With a fierce gesture of protection Myrtella pulled him to her:
“Don't, Chick! Don't cry! I wasn't meanin' to scold you. You ain't had a chance like other boys. You never had no playthings, you never had nothin'. You was a poor little abandoned child ever since you was born. Oh! God, I'm a wicked woman! I ain't fit to live on the earth!”
This amazing outburst so stunned the two small boys, that they stood looking at her in open-eyed astonishment. For some moments she swayed to and fro with her apron over her head, then savagely dried her eyes, and, bidding them follow her, stalked up the back stairs with broom and dust pan.

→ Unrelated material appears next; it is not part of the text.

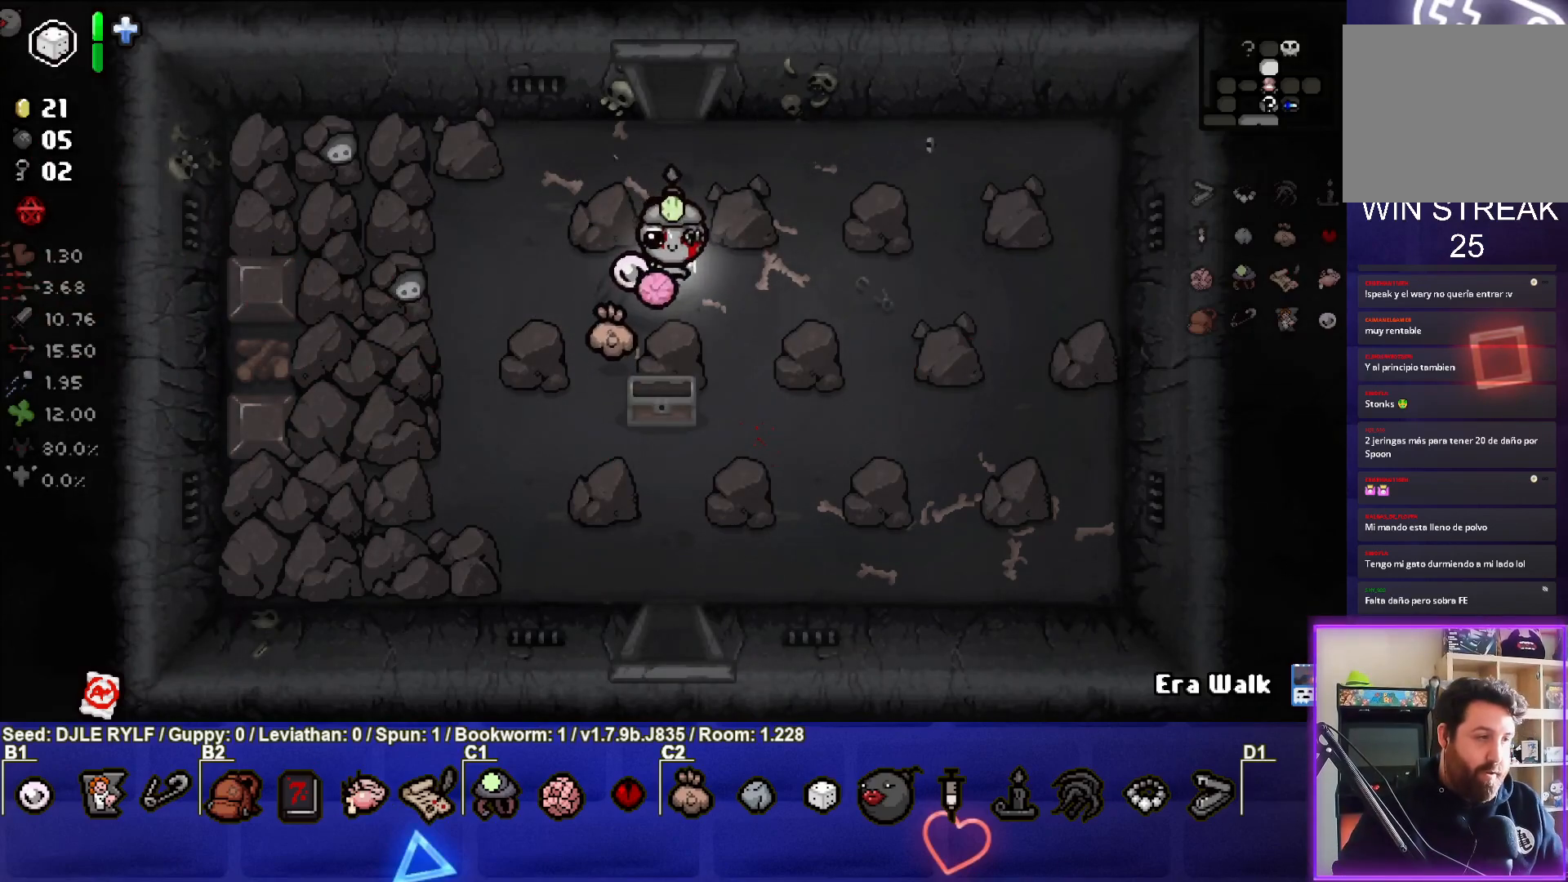
{"buttons": [], "left_stick": "center", "right_stick": "center", "events": []}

Doctor Queerington's study was at the top of the house, where by means of closing the doors and windows, and stuffing his ears with cotton, he was able to shut out that material world to which he preferred to remain a stranger. The room was filled from floor to ceiling with books, and it was one of the crosses of Myrtella's life that behind the visible rows of volumes, stood other rows, forming a sort of submerged library beyond the reach of her cloth and duster.
In no room in the house did she feel her importance more fully than in this inner shrine. She had calculated with mathematical precision the exact position of each of the Doctor's desk utensils, she knew the divinity that hedged about a manuscript, and the inviolable nature of bookmarks.
When Bertie began fingering the inkstand, she pounced upon him.
“Don't you dare touch a thing, either one of you! When the Doctor told me to take charge of his things, I took it. There ain't ever been a word of complaint since I come here, and I ain't goin' to have one at this here late date. There's the Doctor now comin' up the steps; I'll finish up here later. Get away from there, Chick!”
But Chick had made a discovery. On the Doctor's desk, smiling out from a porcelain frame, he had found his divinity! It was the beautiful young lady who had once taken his part in a fight with Skeeter Sheeley over a whip handle; it was the young lady who always smiled at him when she rode by Billy-goat Hill; it was she who had changed his life ambition from grand larceny to plumbing! Heedless of warning he snatched at the picture, and as he did so it slipped from his fingers and the frame shattered on the floor.
Doctor Queerington, at the doorway, took in the situation at a glance. He looked quickly from Myrtella's horrified face to the cringing figure of the strange child, then he smiled reassuringly.
“There is no serious harm done,” he said in a quiet, pleasant voice; “the frame can be easily replaced, and as for the photograph—” he paused and smiled again, then he drew Bertie's hand into his; “Myrtella, I shall no longer have need of a photograph of that young lady. She has consented to come herself and take charge of us all.”
Myrtella stood as one petrified; her massive figure with its upraised duster was silhoueted against the light, like a statue of the goddess of war. At last she found voice:
“To take charge?” she gasped. “Do you mean she's comin' to be Mis' Squeerington?”
“I do.”
“Well, I give notice,” announced Myrtella with all the dignity of offended majesty, and shoving Chick before her, she slammed the door upon the astonished Doctor and stalked haughtily down the stairs.